The other day, I listened to Ben Crowe talk about confidence and immediately thought about the students in my maths lessons. He speaks about performance confidence vs self-confidence. So often, children (and everyone!) confuse these two things; i.e. confusing our confidence to be able to DO something with our confidence to BE our best selves and own our own story (warts and all). To contextualise, there are so many students who develop an aversion to different areas of the curriculum, or to learning in general, off the back of distressing moments in a lesson, low test scores etc. Then comes the self-label: “I suck at Maths”. I’ve heard that all too often. Thing is, very few students will be exceptional mathematicians, but all others who don’t fall into that category have every likelihood of finding success in it. The key for mine is helping kids to find SELF-confidence first in order to find PERFORMANCE confidence second. Maths is begging to be made fun and inspiring. It lends itself to a raft of games, investigations and contests. And if not Maths, that same principle could be applied to science, geography, writing even! My approach is simply this: TAKE THE PRESSURE OFF! Stop expecting to be top of the class and don’t sweat it if you don’t get an A! Acknowledge that geometry or division might not be your jam but commit to having your best crack each time it's time to pull out your grid book and get to work.

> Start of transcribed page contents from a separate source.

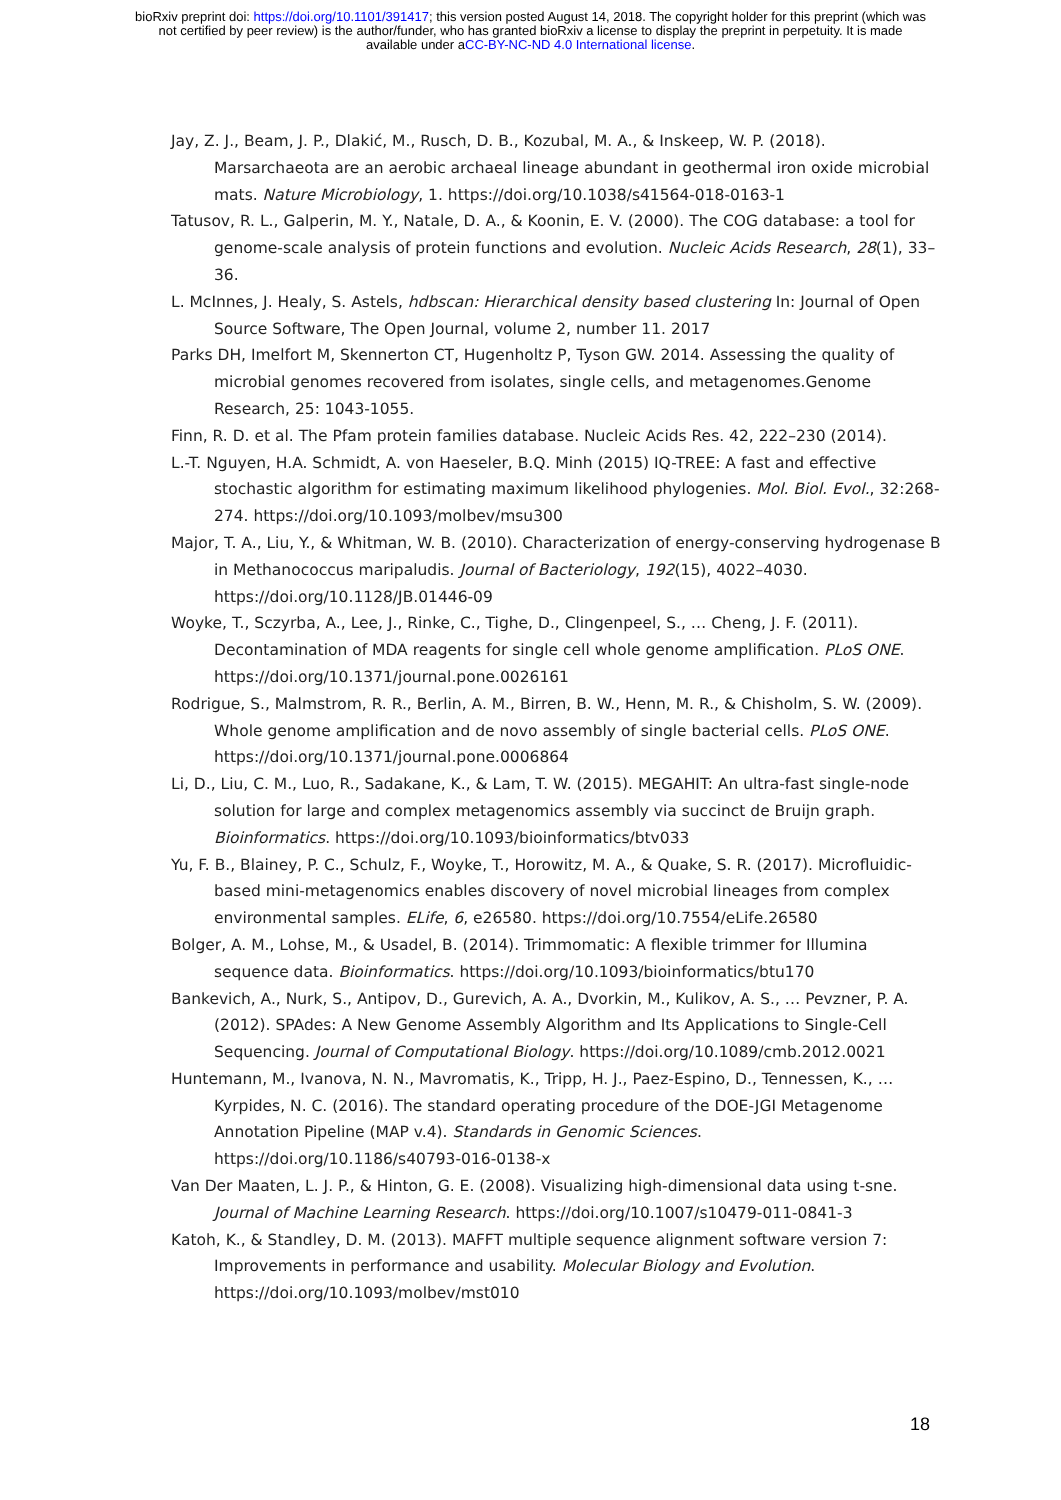bioRxiv preprint doi: https://doi.org/10.1101/391417; this version posted August 14, 2018. The copyright holder for this preprint (which was
not certified by peer review) is the author/funder, who has granted bioRxiv a license to display the preprint in perpetuity. It is made
available under aCC-BY-NC-ND 4.0 International license.
Jay, Z. J., Beam, J. P., Dlakić, M., Rusch, D. B., Kozubal, M. A., & Inskeep, W. P. (2018). Marsarchaeota are an aerobic archaeal lineage abundant in geothermal iron oxide microbial mats. Nature Microbiology, 1. https://doi.org/10.1038/s41564-018-0163-1
Tatusov, R. L., Galperin, M. Y., Natale, D. A., & Koonin, E. V. (2000). The COG database: a tool for genome-scale analysis of protein functions and evolution. Nucleic Acids Research, 28(1), 33–36.
L. McInnes, J. Healy, S. Astels, hdbscan: Hierarchical density based clustering In: Journal of Open Source Software, The Open Journal, volume 2, number 11. 2017
Parks DH, Imelfort M, Skennerton CT, Hugenholtz P, Tyson GW. 2014. Assessing the quality of microbial genomes recovered from isolates, single cells, and metagenomes.Genome Research, 25: 1043-1055.
Finn, R. D. et al. The Pfam protein families database. Nucleic Acids Res. 42, 222–230 (2014).
L.-T. Nguyen, H.A. Schmidt, A. von Haeseler, B.Q. Minh (2015) IQ-TREE: A fast and effective stochastic algorithm for estimating maximum likelihood phylogenies. Mol. Biol. Evol., 32:268-274. https://doi.org/10.1093/molbev/msu300
Major, T. A., Liu, Y., & Whitman, W. B. (2010). Characterization of energy-conserving hydrogenase B in Methanococcus maripaludis. Journal of Bacteriology, 192(15), 4022–4030. https://doi.org/10.1128/JB.01446-09
Woyke, T., Sczyrba, A., Lee, J., Rinke, C., Tighe, D., Clingenpeel, S., … Cheng, J. F. (2011). Decontamination of MDA reagents for single cell whole genome amplification. PLoS ONE. https://doi.org/10.1371/journal.pone.0026161
Rodrigue, S., Malmstrom, R. R., Berlin, A. M., Birren, B. W., Henn, M. R., & Chisholm, S. W. (2009). Whole genome amplification and de novo assembly of single bacterial cells. PLoS ONE. https://doi.org/10.1371/journal.pone.0006864
Li, D., Liu, C. M., Luo, R., Sadakane, K., & Lam, T. W. (2015). MEGAHIT: An ultra-fast single-node solution for large and complex metagenomics assembly via succinct de Bruijn graph. Bioinformatics. https://doi.org/10.1093/bioinformatics/btv033
Yu, F. B., Blainey, P. C., Schulz, F., Woyke, T., Horowitz, M. A., & Quake, S. R. (2017). Microfluidic-based mini-metagenomics enables discovery of novel microbial lineages from complex environmental samples. ELife, 6, e26580. https://doi.org/10.7554/eLife.26580
Bolger, A. M., Lohse, M., & Usadel, B. (2014). Trimmomatic: A flexible trimmer for Illumina sequence data. Bioinformatics. https://doi.org/10.1093/bioinformatics/btu170
Bankevich, A., Nurk, S., Antipov, D., Gurevich, A. A., Dvorkin, M., Kulikov, A. S., … Pevzner, P. A. (2012). SPAdes: A New Genome Assembly Algorithm and Its Applications to Single-Cell Sequencing. Journal of Computational Biology. https://doi.org/10.1089/cmb.2012.0021
Huntemann, M., Ivanova, N. N., Mavromatis, K., Tripp, H. J., Paez-Espino, D., Tennessen, K., … Kyrpides, N. C. (2016). The standard operating procedure of the DOE-JGI Metagenome Annotation Pipeline (MAP v.4). Standards in Genomic Sciences. https://doi.org/10.1186/s40793-016-0138-x
Van Der Maaten, L. J. P., & Hinton, G. E. (2008). Visualizing high-dimensional data using t-sne. Journal of Machine Learning Research. https://doi.org/10.1007/s10479-011-0841-3
Katoh, K., & Standley, D. M. (2013). MAFFT multiple sequence alignment software version 7: Improvements in performance and usability. Molecular Biology and Evolution. https://doi.org/10.1093/molbev/mst010
18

It's about helping kids to acknowledge strengths and weaknesses as neither good nor bad, but just part and parcel of being a human being – everyone is finding something tricky, be it Maths or something completely different, like keeping their desk tidy (teacher included)! Once some of that pressure is off, we can go about maximising their strengths as a learner, finding the fun in it, enjoying the process of little wins and being open to improving their weaknesses, without comparison or embarrassment.